Sunderland vs U-Boat – Bay of Biscay 1943-44, Mark Lardas

Sunderland vs U-Boat – Bay of Biscay 1943-44, Mark Lardas

The Sunderland was the most famous British flying boat of the Second World War, seen as a solid, almost stately, heavily armed aircraft that posed a serious threat to the U-boats.

The introduction comments on the mismatch between public perception (then and now) of the Sunderland as the most numerous four engined aircraft involved in the Battle of the Atlantic, and the reality of it coming second behind the B-24 Liberator. The key to this was that there were never enough Sunderlands – production was always much slower than required.

The design and development chapter reminds us that the Sunderland was a huge advance on previous British military flying boats when it first appeared – it tends to be remembered as more of a solid performer, but it was 40% faster than the aircraft it replaced, a massive leap. It was also capable of being repeatedly upgraded, gaining ever more powerful engines and a greater payload. The U-boat section has to cover a rather larger topic, with four main types of U-boat active in the Bay of Biscay in 1943 (VII, IX, X and XIV), but we still get a brief overview of German submarine design from pre First World War days up to these boats. One quirk of these two weapons is that the smaller Sunderland was a spacious aircraft, with room for a wardroom, bunks and a galley, while the larger U-boats were famously cramped.

───

Short exercise 1: Arrange the lines of the listing below as a JSON list of strings, one string per line, with blank lines left out. Omit the picture markers from the answer.
The text above has no connection to the listing that comes next.

───

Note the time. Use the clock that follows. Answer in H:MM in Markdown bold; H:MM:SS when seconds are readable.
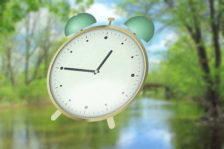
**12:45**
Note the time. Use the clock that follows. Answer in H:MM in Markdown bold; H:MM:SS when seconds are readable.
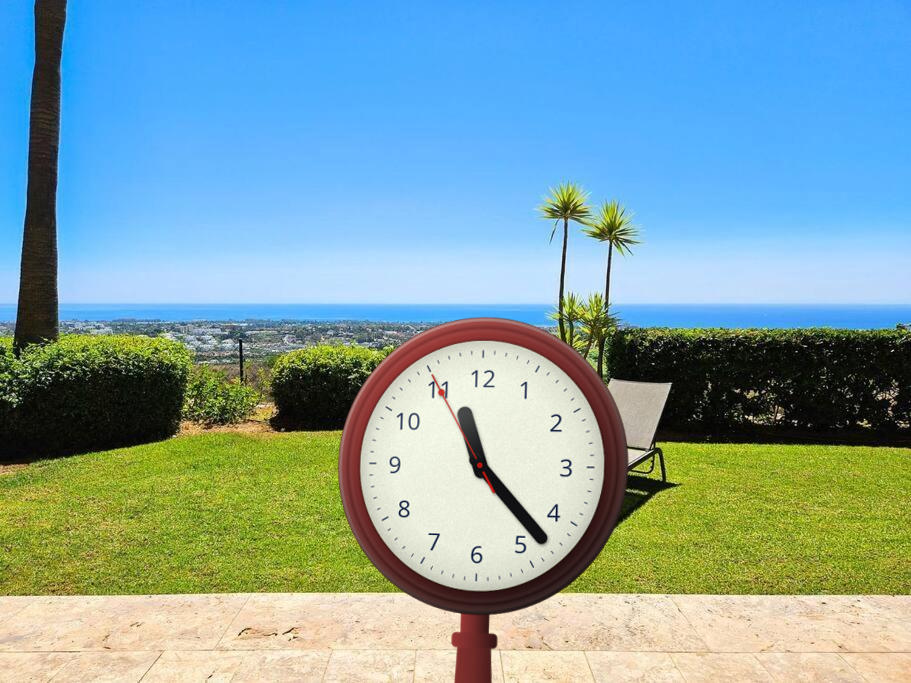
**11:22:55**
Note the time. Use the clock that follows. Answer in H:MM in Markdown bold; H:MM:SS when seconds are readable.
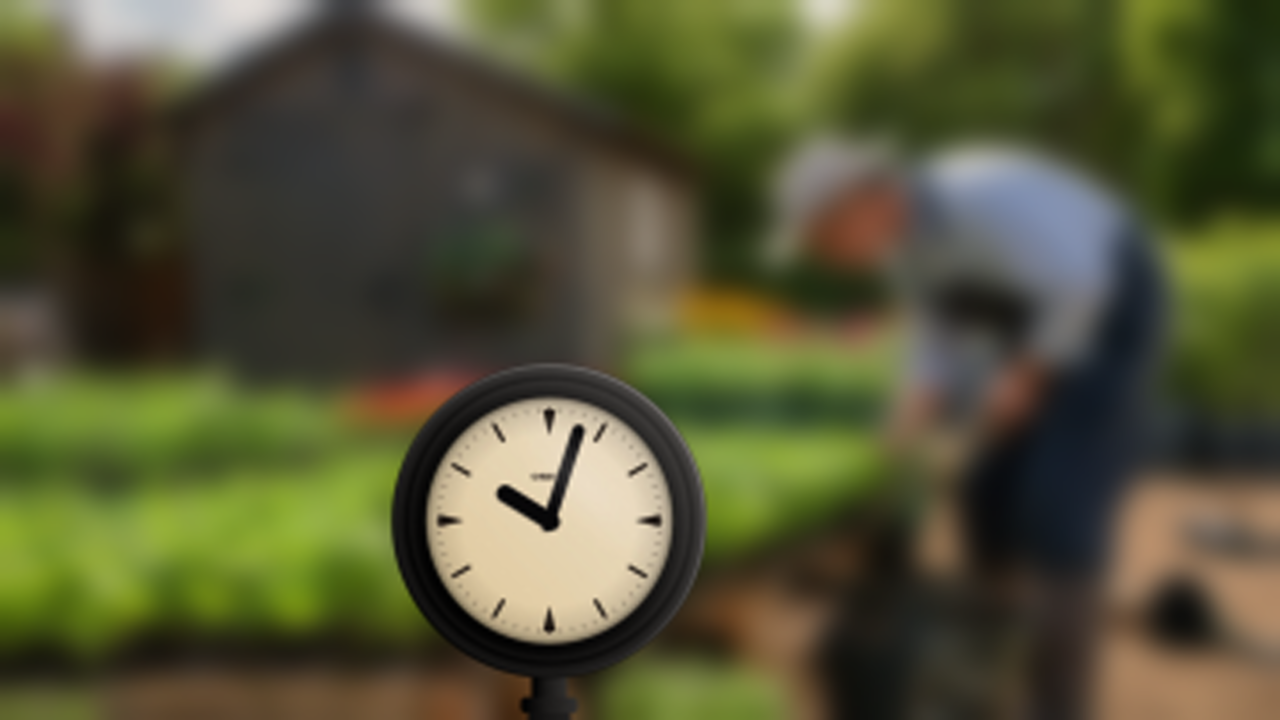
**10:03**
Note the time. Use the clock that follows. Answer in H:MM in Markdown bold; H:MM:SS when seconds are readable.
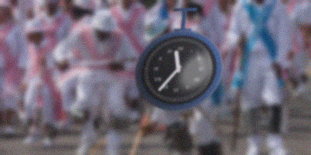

───

Short exercise 2: Summarize the Sunderland vs U-Boat review in two sentences.

Complete response 1:
[
  "Note the time. Use the clock that follows. Answer in H:MM in Markdown bold; H:MM:SS when seconds are readable.",
  "**12:45**",
  "Note the time. Use the clock that follows. Answer in H:MM in Markdown bold; H:MM:SS when seconds are readable.",
  "**11:22:55**",
  "Note the time. Use the clock that follows. Answer in H:MM in Markdown bold; H:MM:SS when seconds are readable.",
  "**10:03**",
  "Note the time. Use the clock that follows. Answer in H:MM in Markdown bold; H:MM:SS when seconds are readable."
]

Complete response 2: The Sunderland, the most famous British flying boat of the Second World War, was a huge advance on earlier British military flying boats, 40% faster than the aircraft it replaced and repeatedly upgraded. It came second to the B-24 Liberator in the Battle of the Atlantic because production was always too slow, and the book also surveys the four main U-boat types in the Bay of Biscay in 1943, noting that the smaller Sunderland was spacious while the larger U-boats were cramped.